Why is the application of probability in QM fundamentally different from application of probability in other areas?
The theory of probability used in QM is intrinsically different from the one commonly used for the following reason: The space of events is non-commutative (more properly non-Boolean) and this fact deeply affects the conditional probability theory. The probability that A happens if B happened is computed differently in classical probability theory and in quantum theory, when A and B are quantum incompatible events. In both cases probability is a measure on a lattice, but, in the classical case, the lattice is a Boolean one (a $\sigma$-algebra), in the quantum case it is not.
To be clearer, classical probability is a map $\mu: \Sigma(X) \to [0,1]$ such that $\Sigma(X)$ is a class of subsets of the set $X$ including $\emptyset$, closed with respect to the complement and the countable union, and such that $\mu(X)=1$ and: $$\mu(\cup_{n\in \mathbb N}E_n) = \sum_n \mu(E_n)\quad \mbox{if $E_k \in \Sigma(X)$ with $E_p\cap E_q= \emptyset$ for $p\neq q$.}$$ The elements of $\Sigma(X)$ are the events whose probability is $\mu$. In this view, for instance, if $E,F \in \Sigma(X)$, $E\cap F$ is logically interpreted as the event "$E$ AND $F$". Similarly $E\cup F$ corresponds to "$E$ OR $F$" and $X\setminus F$ has the meaning of "NOT $F$" and so on. The probability of $P$ when $Q$ is given verifies $$\mu(P|Q) = \frac{\mu(P \cap Q)}{\mu(Q)}\:.\tag{1}$$
If you instead consider a quantum system, there are "events", i.e. elementary "yes/no" propositions experimentally testable, that cannot by joined by logical operators AND and OR.

###

**OBJECTIVES:**
(a) In the quantum probability text, list each set expression together with the logical meaning it is given.
(b) Reproduce everything in the quantum probability text from "Why is the application" down to "case it is not.".

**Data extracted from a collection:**

###

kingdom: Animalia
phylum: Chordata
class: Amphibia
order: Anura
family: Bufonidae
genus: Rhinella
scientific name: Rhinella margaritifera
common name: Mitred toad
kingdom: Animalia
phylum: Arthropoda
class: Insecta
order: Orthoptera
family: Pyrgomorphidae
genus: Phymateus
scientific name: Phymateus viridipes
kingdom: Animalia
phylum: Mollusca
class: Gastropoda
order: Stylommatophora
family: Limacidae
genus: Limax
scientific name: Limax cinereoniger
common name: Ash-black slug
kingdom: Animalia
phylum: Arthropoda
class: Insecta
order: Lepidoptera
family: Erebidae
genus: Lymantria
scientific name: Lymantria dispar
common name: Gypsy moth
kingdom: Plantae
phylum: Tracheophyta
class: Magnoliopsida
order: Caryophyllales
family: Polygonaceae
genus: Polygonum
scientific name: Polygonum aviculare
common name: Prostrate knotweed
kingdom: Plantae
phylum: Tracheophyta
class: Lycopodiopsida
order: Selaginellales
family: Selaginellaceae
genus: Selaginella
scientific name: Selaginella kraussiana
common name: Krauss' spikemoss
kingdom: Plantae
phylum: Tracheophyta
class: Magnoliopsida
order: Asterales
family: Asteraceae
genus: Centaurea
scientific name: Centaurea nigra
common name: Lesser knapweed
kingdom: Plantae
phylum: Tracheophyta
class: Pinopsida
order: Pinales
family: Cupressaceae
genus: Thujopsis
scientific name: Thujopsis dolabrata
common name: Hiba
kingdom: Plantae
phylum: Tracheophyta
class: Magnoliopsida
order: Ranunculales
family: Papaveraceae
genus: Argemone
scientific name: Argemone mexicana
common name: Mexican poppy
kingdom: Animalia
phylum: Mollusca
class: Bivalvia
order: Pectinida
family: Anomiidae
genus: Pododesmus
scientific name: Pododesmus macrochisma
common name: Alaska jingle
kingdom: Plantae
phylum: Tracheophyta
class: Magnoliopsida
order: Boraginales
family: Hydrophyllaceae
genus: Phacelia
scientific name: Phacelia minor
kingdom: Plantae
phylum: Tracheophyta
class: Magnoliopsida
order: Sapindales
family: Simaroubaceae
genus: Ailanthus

###

**SOLUTIONS PER TASK:**
(a)
E ∩ F: "E AND F"
E ∪ F: "E OR F"
X \ F: "NOT F"

(b)
Why is the application of probability in QM fundamentally different from application of probability in other areas?
The theory of probability used in QM is intrinsically different from the one commonly used for the following reason: The space of events is non-commutative (more properly non-Boolean) and this fact deeply affects the conditional probability theory. The probability that A happens if B happened is computed differently in classical probability theory and in quantum theory, when A and B are quantum incompatible events. In both cases probability is a measure on a lattice, but, in the classical case, the lattice is a Boolean one (a $\sigma$-algebra), in the quantum case it is not.